One of the core missions of ECMTF is to promote research across the whole of Europe into the causes and potential treatments for all types of CMT. When we can take donations, we will be actively seeking funding on a EU-wide scale to promote, not only direct research, but collaboration between researchers across Europe.
This is a comment received from Professor Mary Reilly from the MRC Centre for Neuromuscular Diseases in London:
One of the main challenges in developing therapies for CMT is the number of causative genes identified. CMT1A is the commonest form of CMT in the UK accounting for about 60% of patients. CMTX1 due to mutations in the gap junction protein beta-1 gene (GJB1, which encodes for the protein connexion 32) is the second commonest cause accounting for about 10% of cases.

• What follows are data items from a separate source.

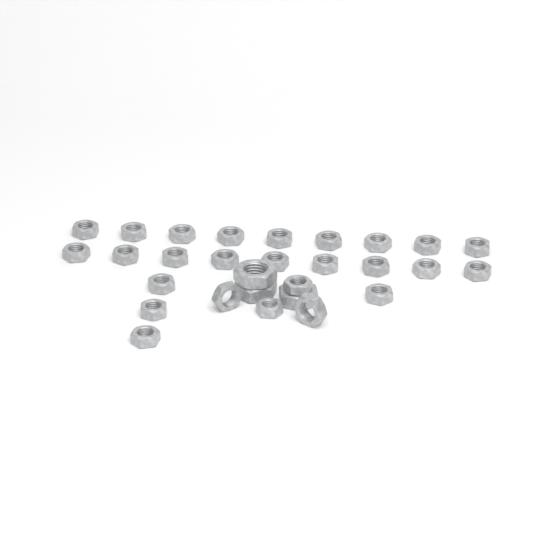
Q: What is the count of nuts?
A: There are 29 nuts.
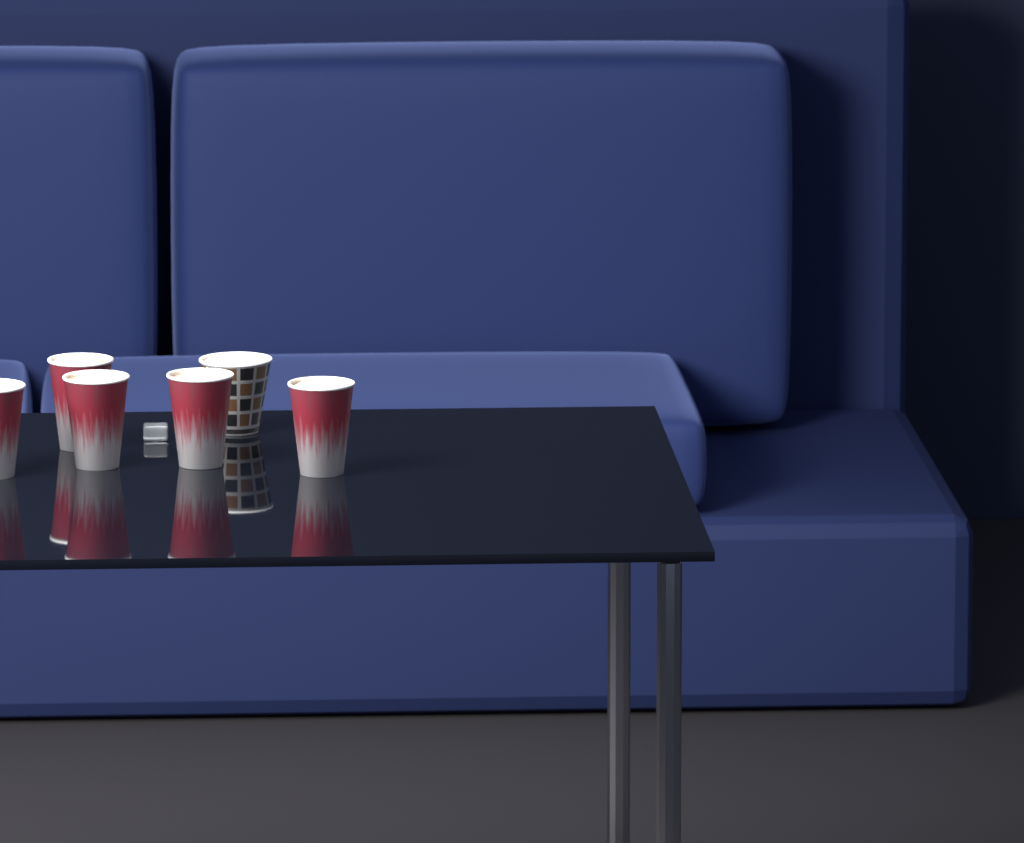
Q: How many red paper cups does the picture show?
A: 5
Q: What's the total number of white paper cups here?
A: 1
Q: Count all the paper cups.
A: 6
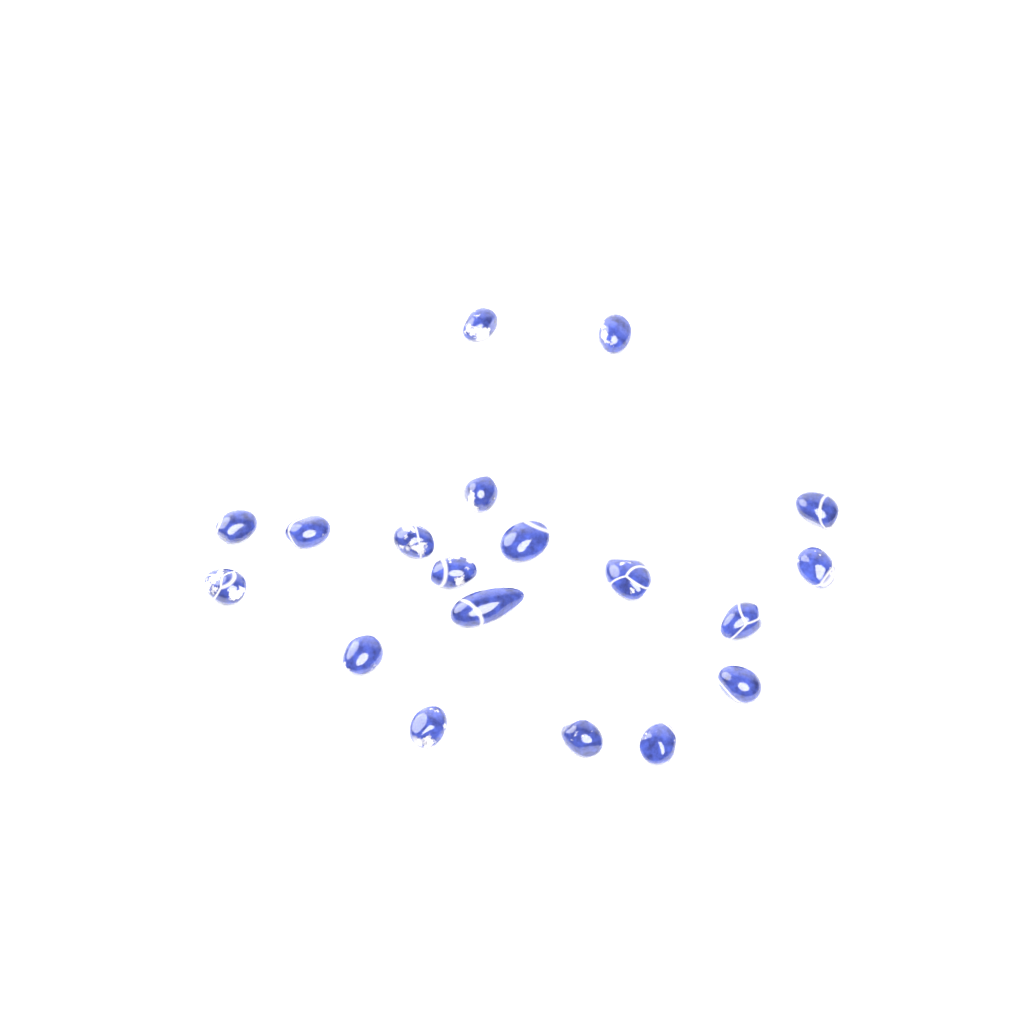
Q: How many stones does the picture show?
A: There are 19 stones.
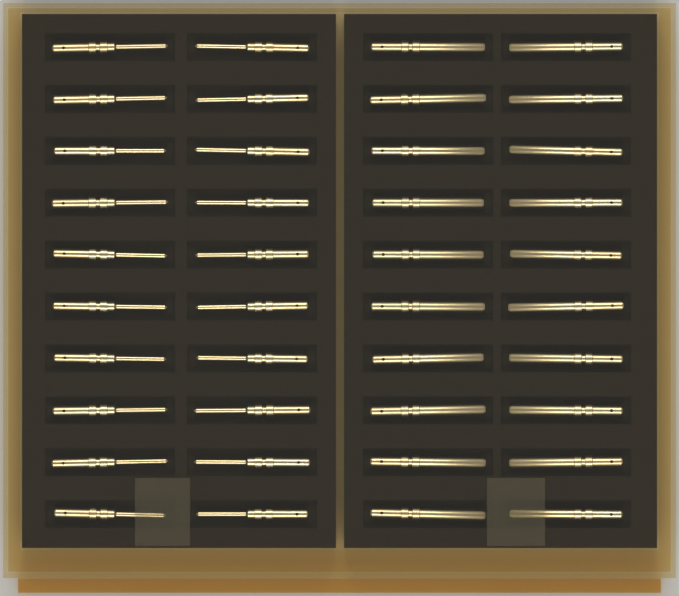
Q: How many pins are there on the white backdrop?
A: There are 40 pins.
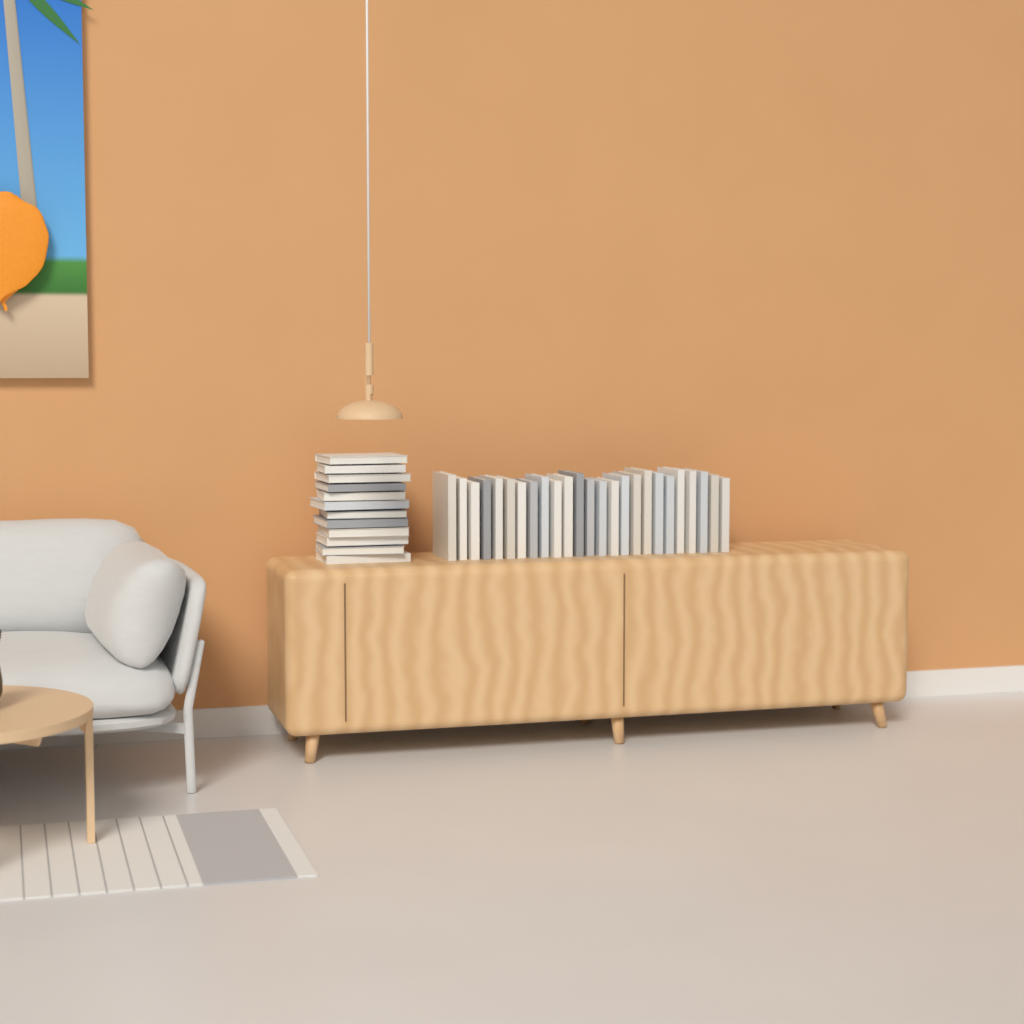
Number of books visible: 37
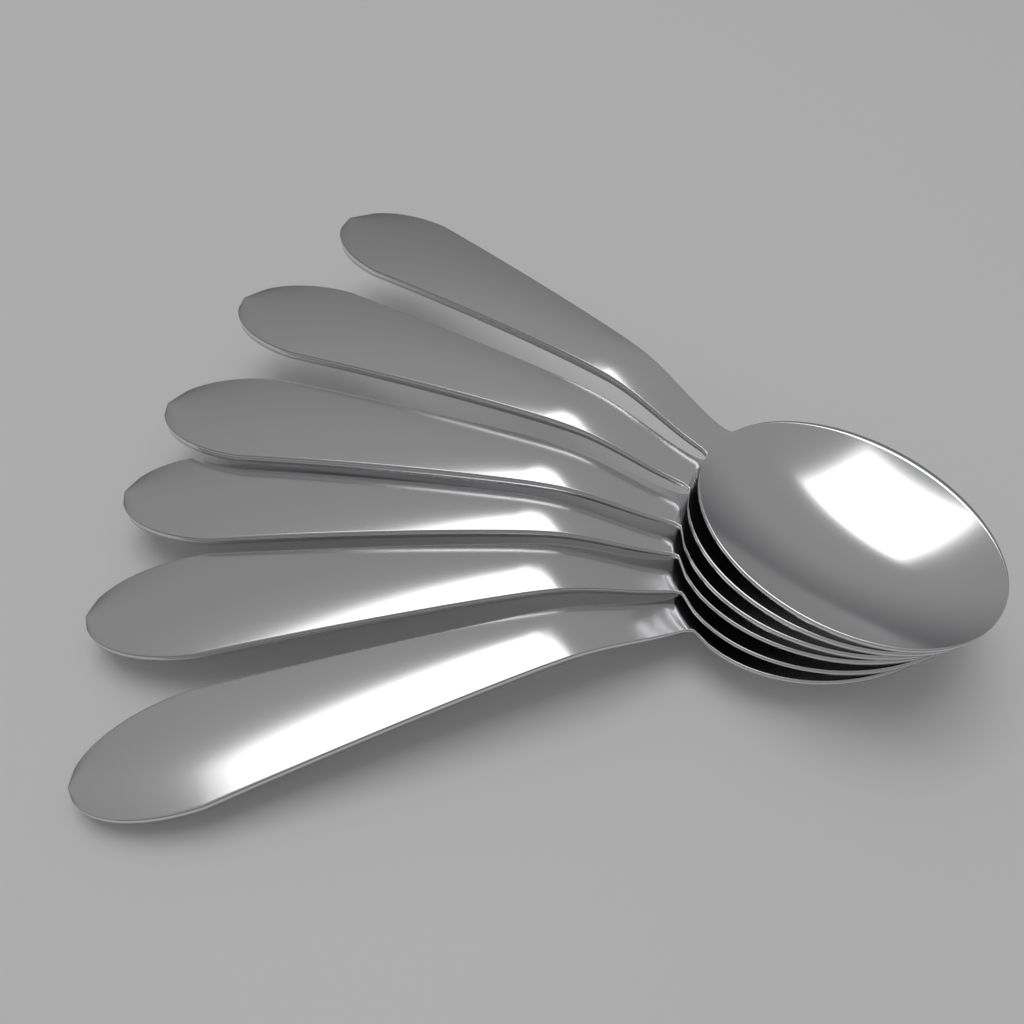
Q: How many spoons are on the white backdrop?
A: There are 6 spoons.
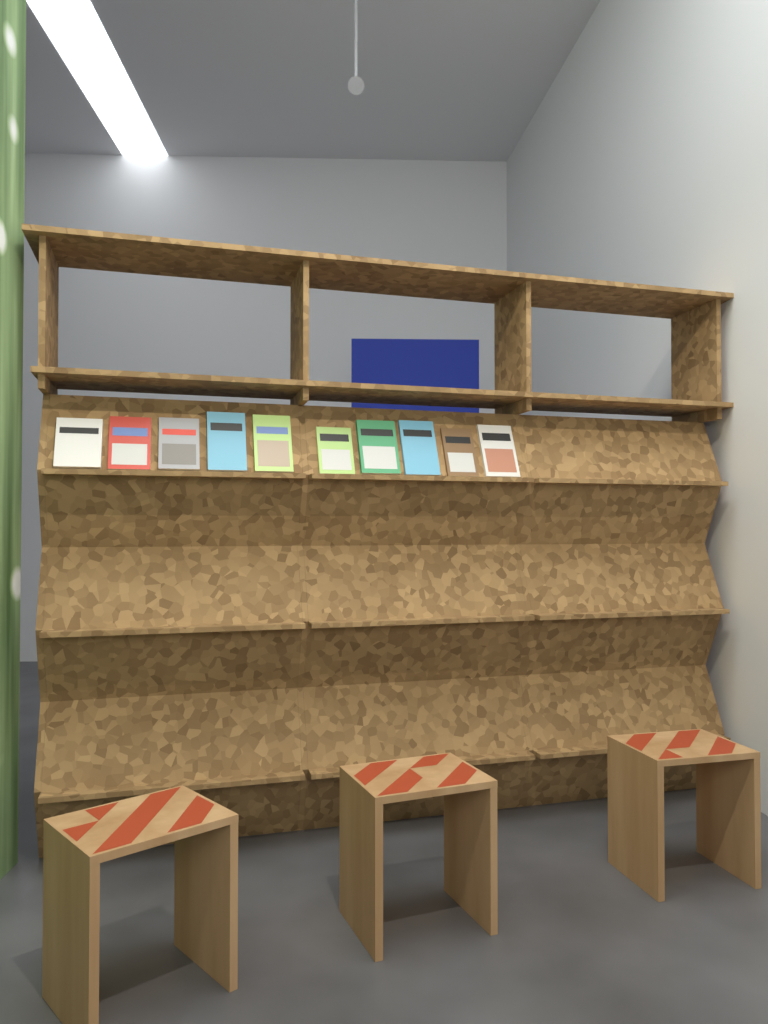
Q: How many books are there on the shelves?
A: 10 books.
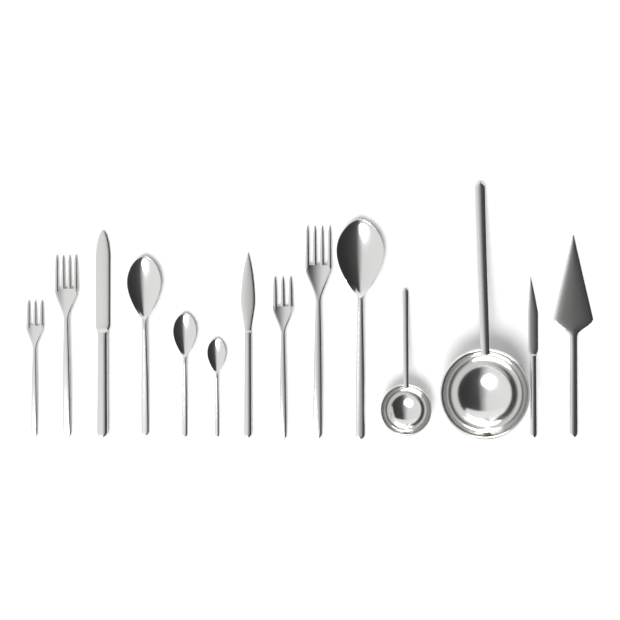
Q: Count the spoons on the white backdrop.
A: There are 4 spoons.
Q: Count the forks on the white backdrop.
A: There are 4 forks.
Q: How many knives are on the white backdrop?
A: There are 3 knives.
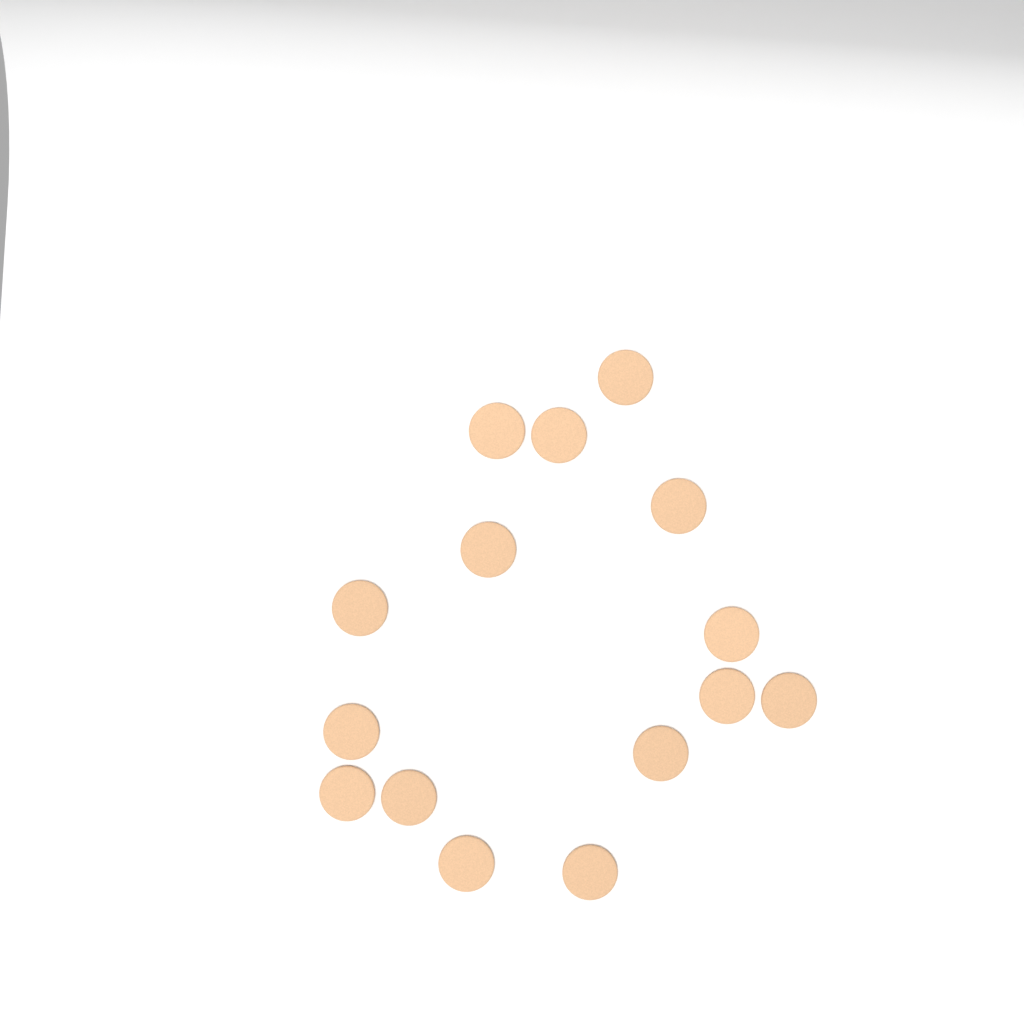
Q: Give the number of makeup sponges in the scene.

The remaining 90+ genes affect the other 30% of the CMT population and there are more genes yet to be identified. This means that other than the 2 common genes the other forms of CMT are very rare with many affecting just a few families and in some cases just a single family.
The second major challenge in developing treatments for CMT is that fortunately CMT (especially
CMT1A) is a very slowly progressive disease that does not usually affect life expectancy. This means that any treatments developed have to be very safe especially as most forms of CMT start in childhood; in
developing treatments we need to remember they are likely to have to be started in children so need to be even safer as treatments would need not to interfere with their normal development.